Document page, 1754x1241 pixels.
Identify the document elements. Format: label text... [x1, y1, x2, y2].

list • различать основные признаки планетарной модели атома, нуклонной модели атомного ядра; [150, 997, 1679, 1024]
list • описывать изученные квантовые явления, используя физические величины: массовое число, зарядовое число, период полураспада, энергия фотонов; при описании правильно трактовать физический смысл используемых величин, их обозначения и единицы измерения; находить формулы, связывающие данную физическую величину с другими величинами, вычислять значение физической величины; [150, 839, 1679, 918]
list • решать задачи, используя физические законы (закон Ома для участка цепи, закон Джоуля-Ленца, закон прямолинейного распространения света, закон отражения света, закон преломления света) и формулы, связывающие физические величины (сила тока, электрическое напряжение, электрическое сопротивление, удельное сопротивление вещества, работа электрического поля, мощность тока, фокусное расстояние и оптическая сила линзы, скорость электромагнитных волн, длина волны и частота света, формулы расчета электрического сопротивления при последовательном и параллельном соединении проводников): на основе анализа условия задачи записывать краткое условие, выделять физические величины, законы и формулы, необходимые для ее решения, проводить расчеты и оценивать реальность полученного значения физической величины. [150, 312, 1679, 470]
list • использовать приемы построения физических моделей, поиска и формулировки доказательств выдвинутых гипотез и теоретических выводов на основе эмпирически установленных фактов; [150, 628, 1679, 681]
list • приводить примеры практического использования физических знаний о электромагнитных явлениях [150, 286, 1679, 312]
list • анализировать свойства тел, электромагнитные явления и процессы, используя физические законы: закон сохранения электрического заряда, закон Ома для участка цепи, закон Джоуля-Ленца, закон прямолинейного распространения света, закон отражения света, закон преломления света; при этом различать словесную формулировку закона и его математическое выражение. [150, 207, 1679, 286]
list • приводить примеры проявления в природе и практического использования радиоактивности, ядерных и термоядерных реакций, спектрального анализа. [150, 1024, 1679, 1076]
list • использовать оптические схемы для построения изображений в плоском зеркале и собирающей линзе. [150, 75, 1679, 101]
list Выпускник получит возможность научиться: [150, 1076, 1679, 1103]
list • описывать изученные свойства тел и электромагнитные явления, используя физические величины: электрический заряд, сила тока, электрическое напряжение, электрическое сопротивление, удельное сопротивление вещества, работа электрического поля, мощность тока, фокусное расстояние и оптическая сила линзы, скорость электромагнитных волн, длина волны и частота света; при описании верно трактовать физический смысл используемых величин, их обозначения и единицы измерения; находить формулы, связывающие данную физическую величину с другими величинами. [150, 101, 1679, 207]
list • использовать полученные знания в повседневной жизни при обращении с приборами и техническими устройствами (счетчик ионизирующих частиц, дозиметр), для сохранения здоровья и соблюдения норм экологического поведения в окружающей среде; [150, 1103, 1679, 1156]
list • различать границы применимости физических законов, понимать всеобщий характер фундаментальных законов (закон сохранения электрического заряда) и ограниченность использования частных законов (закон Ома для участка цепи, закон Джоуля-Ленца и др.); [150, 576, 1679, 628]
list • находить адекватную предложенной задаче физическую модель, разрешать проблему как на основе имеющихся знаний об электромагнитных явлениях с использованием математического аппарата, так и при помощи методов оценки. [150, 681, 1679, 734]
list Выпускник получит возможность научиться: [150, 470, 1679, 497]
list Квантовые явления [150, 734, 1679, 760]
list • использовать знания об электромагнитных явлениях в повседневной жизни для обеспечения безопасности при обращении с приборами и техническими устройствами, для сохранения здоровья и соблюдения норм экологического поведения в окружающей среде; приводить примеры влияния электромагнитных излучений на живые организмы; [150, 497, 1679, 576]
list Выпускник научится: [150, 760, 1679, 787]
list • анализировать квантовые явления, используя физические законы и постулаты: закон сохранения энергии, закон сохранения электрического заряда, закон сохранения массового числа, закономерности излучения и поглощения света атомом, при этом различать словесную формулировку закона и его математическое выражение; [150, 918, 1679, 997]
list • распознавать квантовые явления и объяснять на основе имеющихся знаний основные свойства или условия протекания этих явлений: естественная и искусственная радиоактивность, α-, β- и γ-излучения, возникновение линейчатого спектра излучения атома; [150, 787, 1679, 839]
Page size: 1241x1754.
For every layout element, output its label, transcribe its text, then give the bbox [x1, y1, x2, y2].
****
TASK GOAL:
Each line of the listing is to be duplicated exactly as it appears.

SOLUTION FOR THIS PROBLEM:
Document page, 1754x1241 pixels.
Identify the document elements. Format: label text... [x1, y1, x2, y2].

list • различать основные признаки планетарной модели атома, нуклонной модели атомного ядра; [150, 997, 1679, 1024]
list • описывать изученные квантовые явления, используя физические величины: массовое число, зарядовое число, период полураспада, энергия фотонов; при описании правильно трактовать физический смысл используемых величин, их обозначения и единицы измерения; находить формулы, связывающие данную физическую величину с другими величинами, вычислять значение физической величины; [150, 839, 1679, 918]
list • решать задачи, используя физические законы (закон Ома для участка цепи, закон Джоуля-Ленца, закон прямолинейного распространения света, закон отражения света, закон преломления света) и формулы, связывающие физические величины (сила тока, электрическое напряжение, электрическое сопротивление, удельное сопротивление вещества, работа электрического поля, мощность тока, фокусное расстояние и оптическая сила линзы, скорость электромагнитных волн, длина волны и частота света, формулы расчета электрического сопротивления при последовательном и параллельном соединении проводников): на основе анализа условия задачи записывать краткое условие, выделять физические величины, законы и формулы, необходимые для ее решения, проводить расчеты и оценивать реальность полученного значения физической величины. [150, 312, 1679, 470]
list • использовать приемы построения физических моделей, поиска и формулировки доказательств выдвинутых гипотез и теоретических выводов на основе эмпирически установленных фактов; [150, 628, 1679, 681]
list • приводить примеры практического использования физических знаний о электромагнитных явлениях [150, 286, 1679, 312]
list • анализировать свойства тел, электромагнитные явления и процессы, используя физические законы: закон сохранения электрического заряда, закон Ома для участка цепи, закон Джоуля-Ленца, закон прямолинейного распространения света, закон отражения света, закон преломления света; при этом различать словесную формулировку закона и его математическое выражение. [150, 207, 1679, 286]
list • приводить примеры проявления в природе и практического использования радиоактивности, ядерных и термоядерных реакций, спектрального анализа. [150, 1024, 1679, 1076]
list • использовать оптические схемы для построения изображений в плоском зеркале и собирающей линзе. [150, 75, 1679, 101]
list Выпускник получит возможность научиться: [150, 1076, 1679, 1103]
list • описывать изученные свойства тел и электромагнитные явления, используя физические величины: электрический заряд, сила тока, электрическое напряжение, электрическое сопротивление, удельное сопротивление вещества, работа электрического поля, мощность тока, фокусное расстояние и оптическая сила линзы, скорость электромагнитных волн, длина волны и частота света; при описании верно трактовать физический смысл используемых величин, их обозначения и единицы измерения; находить формулы, связывающие данную физическую величину с другими величинами. [150, 101, 1679, 207]
list • использовать полученные знания в повседневной жизни при обращении с приборами и техническими устройствами (счетчик ионизирующих частиц, дозиметр), для сохранения здоровья и соблюдения норм экологического поведения в окружающей среде; [150, 1103, 1679, 1156]
list • различать границы применимости физических законов, понимать всеобщий характер фундаментальных законов (закон сохранения электрического заряда) и ограниченность использования частных законов (закон Ома для участка цепи, закон Джоуля-Ленца и др.); [150, 576, 1679, 628]
list • находить адекватную предложенной задаче физическую модель, разрешать проблему как на основе имеющихся знаний об электромагнитных явлениях с использованием математического аппарата, так и при помощи методов оценки. [150, 681, 1679, 734]
list Выпускник получит возможность научиться: [150, 470, 1679, 497]
list Квантовые явления [150, 734, 1679, 760]
list • использовать знания об электромагнитных явлениях в повседневной жизни для обеспечения безопасности при обращении с приборами и техническими устройствами, для сохранения здоровья и соблюдения норм экологического поведения в окружающей среде; приводить примеры влияния электромагнитных излучений на живые организмы; [150, 497, 1679, 576]
list Выпускник научится: [150, 760, 1679, 787]
list • анализировать квантовые явления, используя физические законы и постулаты: закон сохранения энергии, закон сохранения электрического заряда, закон сохранения массового числа, закономерности излучения и поглощения света атомом, при этом различать словесную формулировку закона и его математическое выражение; [150, 918, 1679, 997]
list • распознавать квантовые явления и объяснять на основе имеющихся знаний основные свойства или условия протекания этих явлений: естественная и искусственная радиоактивность, α-, β- и γ-излучения, возникновение линейчатого спектра излучения атома; [150, 787, 1679, 839]
Page size: 1241x1754.
For every layout element, output its label, transcribe its text, then give the bbox [x1, y1, x2, y2].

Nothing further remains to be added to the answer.